Guided by those core principles – participation, transparency and accountability – NDI and similar organizations are helping to create global norms and standards that create a roadmap for democratic development in any country, Wollack said.

For instance, one key pillar of democracy is the domestic capacity to monitor elections. NDI has helped create a Global Network of Domestic Election Monitors that connects more than 140 monitoring organizations in more than 60 countries, representing 3 million citizen election monitors. 

While NDI cannot work in an active conflict zone like Syria, the organization is always looking for opportunities to step in to help tip a situation toward democracy, Wollack said.

President Alassane Ouattara of Ivory Coast came to power in 2011 after disputed elections, months of sporadic violence and intervention by the international community. Ouattara now faces opposition forces that are threatening to boycott the next elections unless there are major electoral reforms. Boycotted elections would create a national crisis and might plunge the country into civil war, Wollack said. Ouattara has asked NDI to send in a team of international experts to try to bridge the divide on election reform and convince the opposition to participate in the election.

NDI’s experts, including a former prime minister of Canada and regional figures like the former head of the national election commission in Benin, will issue a report with recommendations that hopefully can bring the two sides together.

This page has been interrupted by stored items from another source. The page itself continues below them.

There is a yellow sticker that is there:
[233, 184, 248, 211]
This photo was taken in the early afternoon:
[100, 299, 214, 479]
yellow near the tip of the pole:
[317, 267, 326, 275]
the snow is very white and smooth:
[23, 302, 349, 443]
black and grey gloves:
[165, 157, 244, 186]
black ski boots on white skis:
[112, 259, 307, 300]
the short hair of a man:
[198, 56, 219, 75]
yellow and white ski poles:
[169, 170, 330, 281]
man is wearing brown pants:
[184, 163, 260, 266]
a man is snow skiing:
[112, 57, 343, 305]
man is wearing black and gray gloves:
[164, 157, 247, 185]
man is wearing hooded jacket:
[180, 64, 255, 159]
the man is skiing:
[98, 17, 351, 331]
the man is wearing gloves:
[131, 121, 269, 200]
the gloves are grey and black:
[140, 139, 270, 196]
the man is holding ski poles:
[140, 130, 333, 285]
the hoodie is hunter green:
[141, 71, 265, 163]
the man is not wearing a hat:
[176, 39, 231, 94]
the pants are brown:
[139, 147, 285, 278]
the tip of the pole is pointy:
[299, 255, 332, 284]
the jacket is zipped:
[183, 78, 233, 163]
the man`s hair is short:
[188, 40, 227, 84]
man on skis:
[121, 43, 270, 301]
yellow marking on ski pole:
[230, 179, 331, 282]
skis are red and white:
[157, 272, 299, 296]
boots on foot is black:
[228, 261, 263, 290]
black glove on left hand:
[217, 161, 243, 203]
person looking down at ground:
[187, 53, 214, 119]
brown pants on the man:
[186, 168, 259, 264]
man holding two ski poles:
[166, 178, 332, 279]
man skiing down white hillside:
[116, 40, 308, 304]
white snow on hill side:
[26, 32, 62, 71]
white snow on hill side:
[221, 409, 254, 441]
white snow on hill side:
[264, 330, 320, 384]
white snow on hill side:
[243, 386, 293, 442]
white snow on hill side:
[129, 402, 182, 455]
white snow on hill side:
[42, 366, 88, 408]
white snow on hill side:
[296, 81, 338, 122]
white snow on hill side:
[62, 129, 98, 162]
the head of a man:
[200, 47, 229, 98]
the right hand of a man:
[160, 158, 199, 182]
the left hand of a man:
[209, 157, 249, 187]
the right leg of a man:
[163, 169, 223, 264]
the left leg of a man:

NDI often works with ruling parties as well as the opposition to create the reforms that ensure opposition can emerge, and to push back against a “winner-take-all” mentality among those in power, Wollack said.

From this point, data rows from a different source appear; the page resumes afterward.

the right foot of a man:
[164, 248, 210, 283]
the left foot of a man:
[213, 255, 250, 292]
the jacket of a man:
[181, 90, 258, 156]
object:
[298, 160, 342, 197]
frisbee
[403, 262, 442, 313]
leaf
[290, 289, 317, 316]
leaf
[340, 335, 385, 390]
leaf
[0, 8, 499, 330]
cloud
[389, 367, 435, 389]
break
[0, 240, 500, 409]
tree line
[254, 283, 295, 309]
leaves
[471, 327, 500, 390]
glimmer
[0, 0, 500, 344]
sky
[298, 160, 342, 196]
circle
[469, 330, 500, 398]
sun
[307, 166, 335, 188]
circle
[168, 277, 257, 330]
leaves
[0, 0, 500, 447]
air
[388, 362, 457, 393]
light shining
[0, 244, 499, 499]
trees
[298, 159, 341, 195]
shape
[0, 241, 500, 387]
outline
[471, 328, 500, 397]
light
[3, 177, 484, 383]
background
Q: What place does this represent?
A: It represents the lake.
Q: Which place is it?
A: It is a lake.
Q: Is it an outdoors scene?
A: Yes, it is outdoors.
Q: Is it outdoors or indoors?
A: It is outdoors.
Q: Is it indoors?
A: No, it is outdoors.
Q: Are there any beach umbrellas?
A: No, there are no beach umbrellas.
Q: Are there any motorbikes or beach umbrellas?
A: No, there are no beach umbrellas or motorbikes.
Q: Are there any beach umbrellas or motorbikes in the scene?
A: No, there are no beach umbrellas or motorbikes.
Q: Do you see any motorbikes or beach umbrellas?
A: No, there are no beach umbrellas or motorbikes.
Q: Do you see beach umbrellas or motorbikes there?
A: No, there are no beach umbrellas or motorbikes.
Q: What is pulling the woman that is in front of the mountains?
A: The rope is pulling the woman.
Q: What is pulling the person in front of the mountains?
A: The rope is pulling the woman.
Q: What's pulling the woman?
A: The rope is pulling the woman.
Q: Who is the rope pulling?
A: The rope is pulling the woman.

That has been a key issue in the aftermath of the Arab Spring, he noted. “It’s easier to be a democratic booster when you are the opposition than when you are in power.”

In Egypt and Tunisia, the long-established Muslim Brotherhood was the only organized political force that could take advantage of the democratic opening created when the long-entrenched ruling regime in each nation was toppled. In Tunisia, the new ruling coalition that includes the Muslim Brotherhood has governed inclusively, recognizing the need to serve many competing interests.

In contrast, in Egypt, the Brotherhood acted quickly to consolidate power and tried to govern exclusively. “That was huge mistake,” Wollack said. Soon the opposition was back in the streets demanding help from the Egyptian Army, which was also a miscalculation, Wollack said. The opposition would have been better off organizing and agitating for early elections, rather than seeking help from military.

“The military is usually not the means by which you get to democratic reform,” he noted. “With a military intervention, you’re inviting one nondemocratic force to replace another.”

Lots of military coups were popular at the time, but led only to anther undemocratic regime.

“The world is seeing the mass empowerment of peoples,” Wollack said. “Change will be messy. But it is far preferable to the false security of one-man, one-party states.”

He cited an adage from Lech Walesa, who helped lead Poland’s transition to democracy: “Democracy does not necessarily go from one triumph to another, and can actually undermine the promise of the democratic system.”

Wollack continued: “The next generation of challenges we face is to help these nascent and fledgling democracies around the world deliver on the promise of democracy, to connect these new institutions to the people, so the democratic advances are sustainable over the long term, not simply after the first, second or third elections.”